A university student has been found guilty of murdering his uncle in what prosecutors portrayed as the violent end point of a bitter family feud.
Demesio Frederick, 29, was unanimously convicted at the end of a three-and-a-half-week Grand Court trial on Friday, 27 March.
The jury accepted the prosecution’s case that Frederick strangled his uncle Christopher Johnson, known to family and friends as ‘Bolo’, at the grounds of the George Town waste management business where the victim worked and lived, in the early hours of New Year’s Eve 2024.
Johnson, 56, was found dead by a colleague shortly after 7am. Two pathologists later confirmed he had been strangled.
The prosecution case was that the killing was revenge for a burglary, the latest flashpoint in a years-long family feud over a property opposite the yard where Johnson was living at the time of his death.
Johnson was alleged to have broken into Frederick’s family home stealing jewellery and cash worth more than $20,000 belonging to his mother – the victim’s sister. The stolen items were found in Johnson’s vehicle on the morning he was killed.
Prosecuting counsel Barnaby Jameson KC told the jury the feud had soured relations between two sides of the Johnson family for years, erupting periodically into violence.
“Hatred, regrettably, runs through this case like a poison river,” he said in remarks to the jury, adding that the final outcome had all the “hallmarks of a revenge tragedy”.
Jameson described Frederick as the family enforcer. By killing his uncle, he was “disposing of a long-standing obstacle in a way that was all too familiar”, the prosecutor said.
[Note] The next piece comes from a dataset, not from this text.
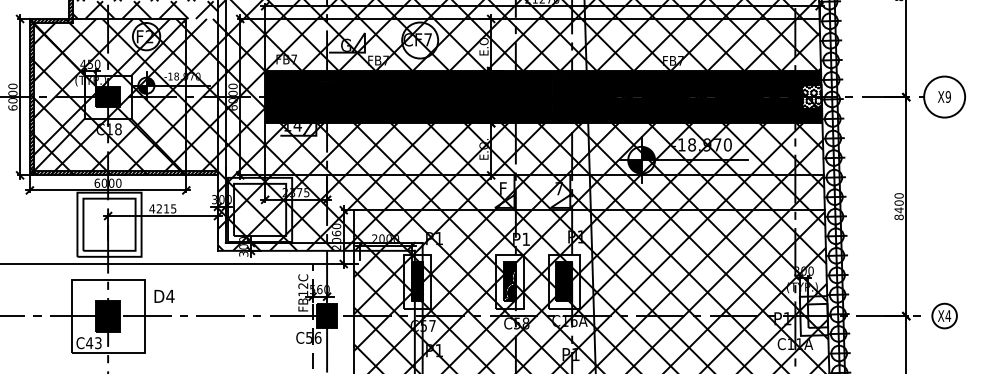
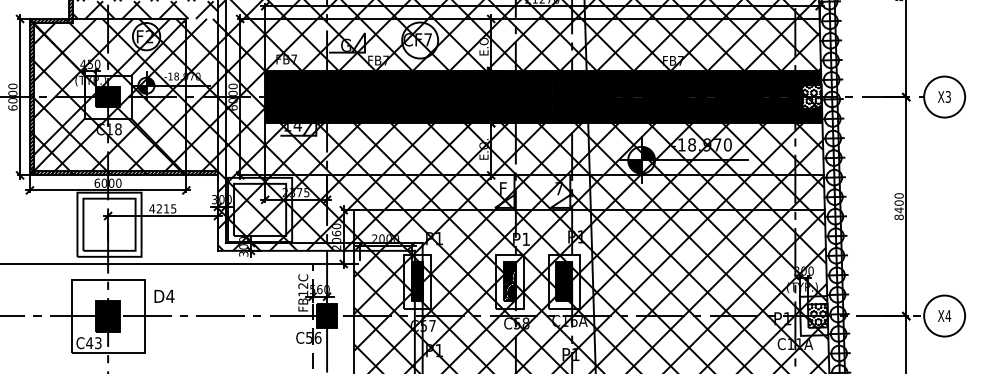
text at (947, 96): X9 -> X3
hatch at (818, 315): none -> present
circle at (944, 315) diameter: 25 px -> 41 px
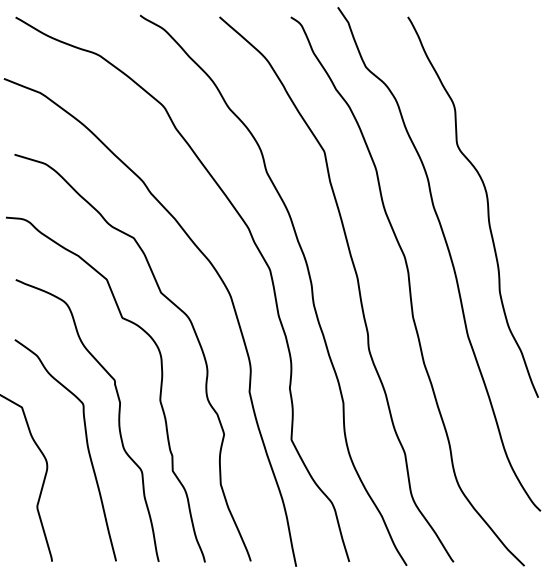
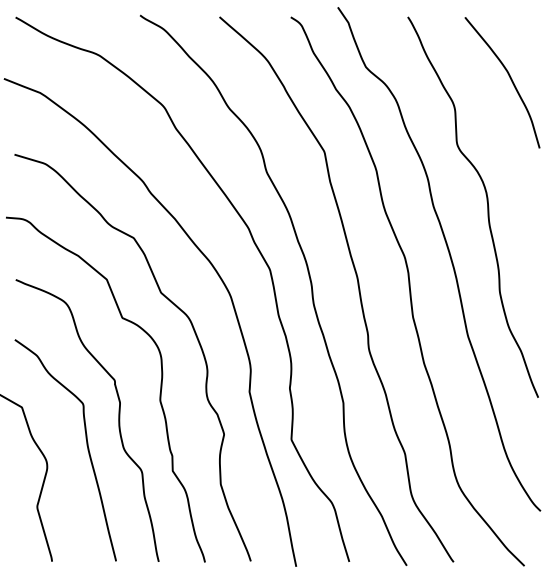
curve at (510, 80): none -> present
The phrase was a reference to a WhatsApp message sent by Frederick in 2021 in which he described nearly choking his grandfather to death during a separate family dispute. His grandfather survived.
The prosecution’s case rested on CCTV footage deleted from the property’s system within 48 hours of the killing but later forensically recovered, which showed a masked man leaving the waste management yard twice in the early hours of 31 December.
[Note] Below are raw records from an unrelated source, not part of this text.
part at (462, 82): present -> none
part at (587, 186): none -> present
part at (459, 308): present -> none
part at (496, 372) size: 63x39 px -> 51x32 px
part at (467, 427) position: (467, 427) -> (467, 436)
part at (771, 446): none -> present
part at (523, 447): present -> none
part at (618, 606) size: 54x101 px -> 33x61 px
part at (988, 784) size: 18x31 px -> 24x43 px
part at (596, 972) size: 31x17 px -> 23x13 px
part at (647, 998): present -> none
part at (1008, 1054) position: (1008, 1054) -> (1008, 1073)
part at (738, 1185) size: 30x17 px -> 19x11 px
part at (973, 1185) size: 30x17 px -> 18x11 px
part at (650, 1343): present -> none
Frederick’s DNA was found at seven locations on Johnson’s body and clothing, including under the fingernails of both hands. A single hair recovered from Johnson’s hand produced a DNA match to Frederick.
Frederick denied the allegations. Testifying in his own defence, he claimed a physical altercation with his uncle two days before the killing explained the DNA evidence, and told the jury there were other suspects in the case that had been overlooked. His lawyers challenged the integrity of the investigation, arguing shortcomings in scene security and evidence collection could have led to forensic contamination.
The jury of seven women and five men returned a guilty verdict shortly after 2.30pm on Friday.
Frederick, a mechanical engineering student who had been studying in the United Kingdom, was described by prosecutors as an aspiring businessman who by his own evidence owned property, ran his own company and prided himself on his financial ambition. He had returned to the Cayman Islands for the Christmas period at the time of the killing.
Frederick was remanded in custody to await sentencing on 7 July.
Murder carries a life sentence in the Cayman Islands with a standard minimum tariff of 30 years before release can be considered.